Probably not. She’ll wake up angry, confused, and ready to murder me with whatever’s handy. But she’ll wake up alive, which is more than she can say if we’d left her with the Crow.

Chapter Seven

Blue

My therapist’s office is a library that had a nervous breakdown.

Dr. Jay Finch’s domain is a masterclass in organized chaos—if you can call towers of psychiatric journals balanced on coffee-stained coasters “organized.” Post-it Notes cover every surface like yellow confetti, each one scribbled with reminders that range from “pick up dry cleaning” to “research sociopathic tendencies in maritime professions.” His desk is an archaeological dig of half-finished thoughts, fidget spinners, and a sandwich—based on the mold formed—from the Mesozoic Era.

“Blue!” Jay springs up from behind his fortress of academic debris, immediately knocking over a precarious stack of books. He doesn’t bother picking them up. “Right on time! Well, technically seventeen minutes late, but who’s counting? I’ve been thinking about our last session and—oh shit, you have that look. The ‘I almost broke my sobriety’ look. Please tell me you didn’t kill anyone.”

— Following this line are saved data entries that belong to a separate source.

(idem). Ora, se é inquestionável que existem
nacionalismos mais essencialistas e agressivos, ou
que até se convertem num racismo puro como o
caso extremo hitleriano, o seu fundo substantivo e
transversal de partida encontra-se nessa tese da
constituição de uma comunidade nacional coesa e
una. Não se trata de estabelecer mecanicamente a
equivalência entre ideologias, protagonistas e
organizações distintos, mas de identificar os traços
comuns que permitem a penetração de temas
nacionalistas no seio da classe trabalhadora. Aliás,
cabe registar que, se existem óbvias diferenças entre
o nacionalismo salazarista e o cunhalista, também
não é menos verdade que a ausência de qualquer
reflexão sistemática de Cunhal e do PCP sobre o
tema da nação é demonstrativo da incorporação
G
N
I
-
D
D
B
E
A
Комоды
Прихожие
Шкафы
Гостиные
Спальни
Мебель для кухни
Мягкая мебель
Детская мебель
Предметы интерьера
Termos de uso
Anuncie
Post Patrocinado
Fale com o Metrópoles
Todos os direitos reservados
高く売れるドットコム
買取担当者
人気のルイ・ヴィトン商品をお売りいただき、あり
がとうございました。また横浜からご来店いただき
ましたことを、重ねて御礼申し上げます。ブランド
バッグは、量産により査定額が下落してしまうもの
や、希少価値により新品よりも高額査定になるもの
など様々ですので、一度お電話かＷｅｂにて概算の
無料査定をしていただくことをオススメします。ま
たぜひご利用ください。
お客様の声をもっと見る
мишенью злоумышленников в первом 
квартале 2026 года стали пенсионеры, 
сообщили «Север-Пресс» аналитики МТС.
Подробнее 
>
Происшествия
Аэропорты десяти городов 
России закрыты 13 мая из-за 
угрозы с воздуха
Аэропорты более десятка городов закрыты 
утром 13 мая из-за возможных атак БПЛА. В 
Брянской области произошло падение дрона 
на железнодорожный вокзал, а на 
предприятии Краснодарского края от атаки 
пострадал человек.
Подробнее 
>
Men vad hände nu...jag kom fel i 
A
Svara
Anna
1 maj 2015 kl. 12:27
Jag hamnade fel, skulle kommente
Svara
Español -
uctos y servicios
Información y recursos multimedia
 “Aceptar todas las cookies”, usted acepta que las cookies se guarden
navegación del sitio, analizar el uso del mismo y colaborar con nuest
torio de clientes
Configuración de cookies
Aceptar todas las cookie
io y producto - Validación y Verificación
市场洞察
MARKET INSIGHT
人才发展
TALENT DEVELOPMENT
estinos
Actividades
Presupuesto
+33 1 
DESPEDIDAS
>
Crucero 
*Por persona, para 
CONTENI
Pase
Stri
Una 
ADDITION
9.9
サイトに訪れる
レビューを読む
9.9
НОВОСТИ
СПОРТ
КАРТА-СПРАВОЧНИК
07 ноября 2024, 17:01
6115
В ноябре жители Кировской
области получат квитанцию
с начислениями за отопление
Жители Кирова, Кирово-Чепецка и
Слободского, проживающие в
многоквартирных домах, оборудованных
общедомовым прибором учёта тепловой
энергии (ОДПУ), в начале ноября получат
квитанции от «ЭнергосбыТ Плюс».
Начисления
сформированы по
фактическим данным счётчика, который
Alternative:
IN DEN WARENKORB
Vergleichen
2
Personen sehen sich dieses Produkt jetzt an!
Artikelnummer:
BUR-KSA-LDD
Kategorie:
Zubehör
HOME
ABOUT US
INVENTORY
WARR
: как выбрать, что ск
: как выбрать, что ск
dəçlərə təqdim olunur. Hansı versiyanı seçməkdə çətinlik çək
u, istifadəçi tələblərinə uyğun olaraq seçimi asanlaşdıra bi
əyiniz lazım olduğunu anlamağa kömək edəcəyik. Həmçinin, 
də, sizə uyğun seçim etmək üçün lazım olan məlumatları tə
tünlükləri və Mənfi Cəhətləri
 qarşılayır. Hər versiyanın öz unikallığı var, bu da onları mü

I settle into the leather chair across from his desk—the only clean surface in the entire office—and study the man who’s supposed to be fixing my broken brain. Jay Finch is sixty-something with silver hair that reminds me of someone who stuck his finger in an electrical socket, wire-rimmed glasses perpetually sliding down his nose, and a nervous energy that makes you wonder if he’s the patient here.

“I may have had a minor setback,” I say, crossing my ankle over my knee.

Jay’s face lights up like a kid on Christmas morning. “Ooh, setback! I love setbacks. They’re so much more interesting than progress.” He grabs a notepad from somewhere in the chaos, immediately drops it, picks up a different one, then stares at it like he’s forgotten what it’s for. “Define minor. On a scale of one to ‘I broke three years of murder sobriety,’ how minor are we talking?”

“I didn’t kill anyone. But I wanted to. God, I wanted to.”

“Okay, so that’s actually huge progress.” Jay pushes his glasses up his nose and they immediately slide back down. “Three years clean, Blue. Remember what happened last time? After Peter died?”

“Eighteen kills in two months.”

“Right, right, the killing spree that made you realize you needed help. The one where you lost track of Peter’s daughter because you were too busy painting the country red.” Jay starts pacing behind his desk, stepping over books like they’re landmines. “So, what triggered the urge this time?”

“I found Peter’s daughter. The Crow had her. Grabbed her from her apartment, dragged her to some shithole cabin in the mountains. By the time Hans and I tracked them down, she’d been there for hours.”

Jay stops pacing. “And you didn’t kill them?”

I shift in my chair. “Hans handled it. I watched. Not completely innocent, I know. But at least I didn’t kill. Counted breaths like you taught me. In for four, hold for four, out for four.”

“Holy shit, you actually used the techniques.” Jay grabs a stress ball from his desk, squeezes it twice, then tosses it up and catches it. “Blue, that’s incredible. Three years ago, you would have redecorated that cabin with their entrails. What happened next?”